This Tuesday (27), at the Port of Paranaguá, another shipment of wood was carried out on a roll on-roll off (Ro-ro) ship. This is the second time, currently, that the vessel – generally intended for the transport of vehicles, projects and machinery – is used for this general cargo. The first was a test carried out last September.

“This operation was common, about 12, 13 years ago. Over time, wood began to be shipped entirely in containers and not directly in the holds of ships, through the Port of Paranaguá”, says André Pioli, acting director of operations.

As the director recalls, last July, a cargo of wood was shipped by the terminal in Paraná in a mode called break bulk (in which the cargo is placed directly in the ship’s hold) on a general cargo ship. However, in this type of vessel – Ro-ro – it had been a while.

The director of Portos do Paraná, André Pioli, explains that the operation shows its versatility and that the port is prepared to meet the most diverse market demands.

The first test shipment was made with 190 bales, last September 25th.

OPERATION – In this week’s operation, there were 484 bales of plywood, totaling 1,450 cubic meters of wood, produced in Santa Catarina and loaded on the Sirius Leader ship, bound for Veracruz, Mexico. Carried out by the company Marcon, it started at 7 am and ended around noon.

“The lack of available containers has given rise to new opportunities to return to this type of shipment, which was once very common, through the Port of Paranaguá”, says Aldemar Marques Moreira, operations and foreman manager of the Marcon group, in Paranaguá.

And it should go back to being a trend, according to the operator. For him, the possible lack of available containers tends to strengthen this type of operation “which is quick, a little cheaper for the exporter”. “It is possible that we even have new lines coming to Paranaguá. I believe it is here to stay”, he comments.

Both in terms of operators, as well as structure, practice, knowledge and manpower, as the Marcon manager guarantees, the Port of Paranaguá is well prepared for this resumption. “We are well adapted with equipment, space, know-how, for this type of operation. Exporters who come to Paranaguá to ship this type of cargo will be very welcome,” says Aldemar.

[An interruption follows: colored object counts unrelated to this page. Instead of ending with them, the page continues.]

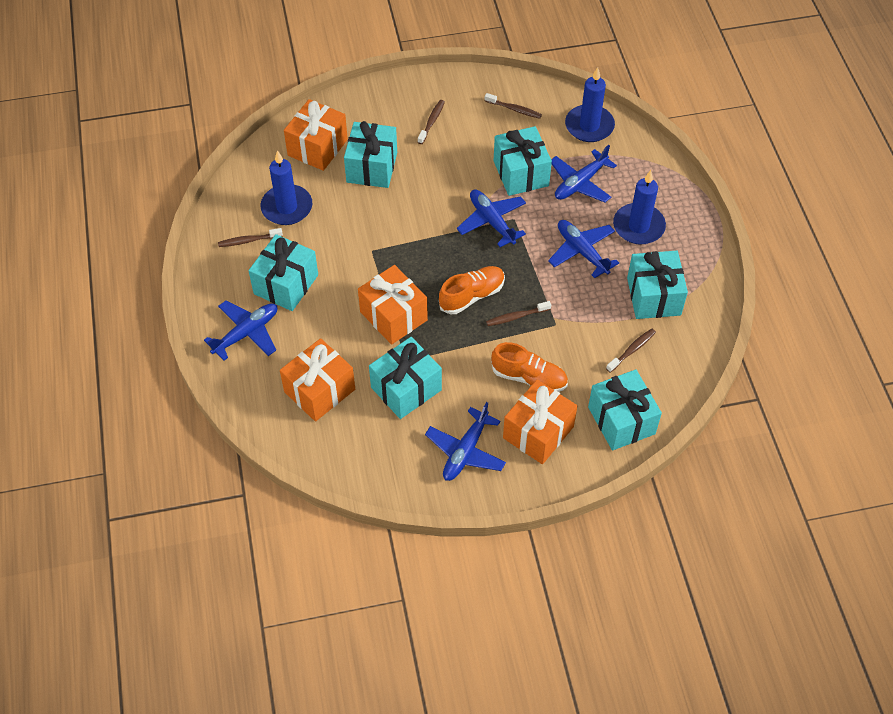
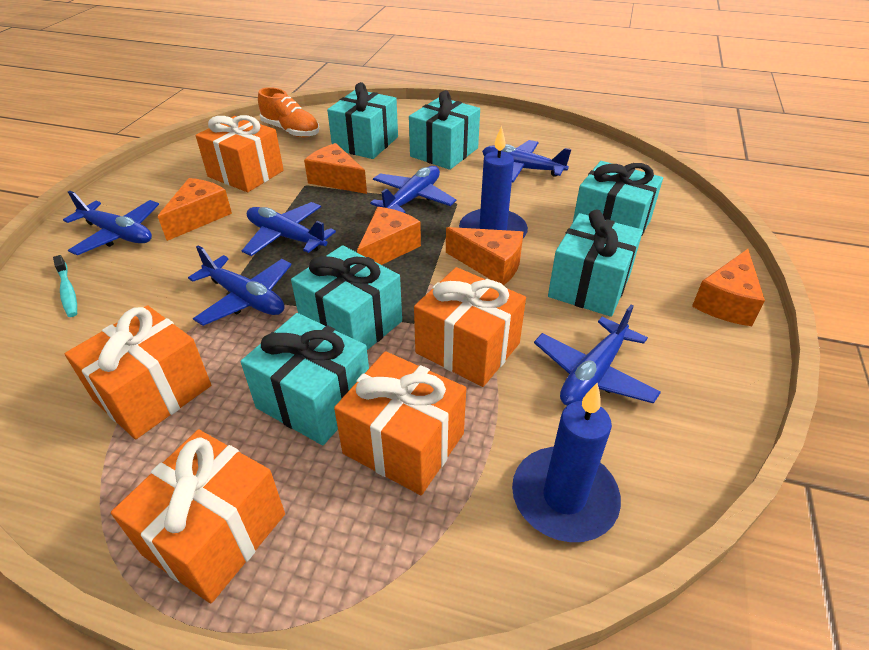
blue candle: [260,150,312,225] [565,67,615,142] [613,170,666,245] = 3 -> [459,126,528,238] [512,383,621,542] = 2
blue plane: [204,301,277,361] [425,402,506,481] [457,189,526,247] [548,220,619,278] [551,145,617,203] = 5 -> [63,191,159,255] [188,245,291,326] [242,202,336,256] [370,166,456,213] [482,140,571,183] [534,305,661,406] = 6
brown toothbrush: [218,228,283,247] [418,100,445,144] [485,93,542,119] [486,301,551,326] [606,329,656,373] = 5 -> none = 0
orange cheese: none = 0 -> [158,178,232,241] [304,143,367,194] [357,207,421,265] [446,227,523,285] [692,249,765,326] = 5
orange gift: [280,338,355,421] [284,99,348,171] [358,265,428,345] [503,380,577,464] = 4 -> [65,305,211,439] [111,430,285,603] [196,115,284,192] [334,351,466,495] [414,267,526,387] = 5
orange shoe: [439,266,505,314] [491,342,568,392] = 2 -> [258,87,319,138] = 1
turquoise toothbrush: none = 0 -> [53,255,77,317] = 1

TRAJECT – Shipping is relatively simpler than in containerized wood operations. The cargo comes from the exporter/producer to the warehouse located on the quay of the Port of Paranaguá. When the lot is formed and the ship docks to load, with the help of loaders, the trucks of the local transport cooperative are loaded and take the load inside the ship.

The holds of ro-ro ships have a door (lid) that works as a bridge through which vehicles are taken (or carry cargo) to the interior. In the basement, stevedores arrange the lot so that it can be safely transported to its final destination.

The vessel left today, in the early afternoon.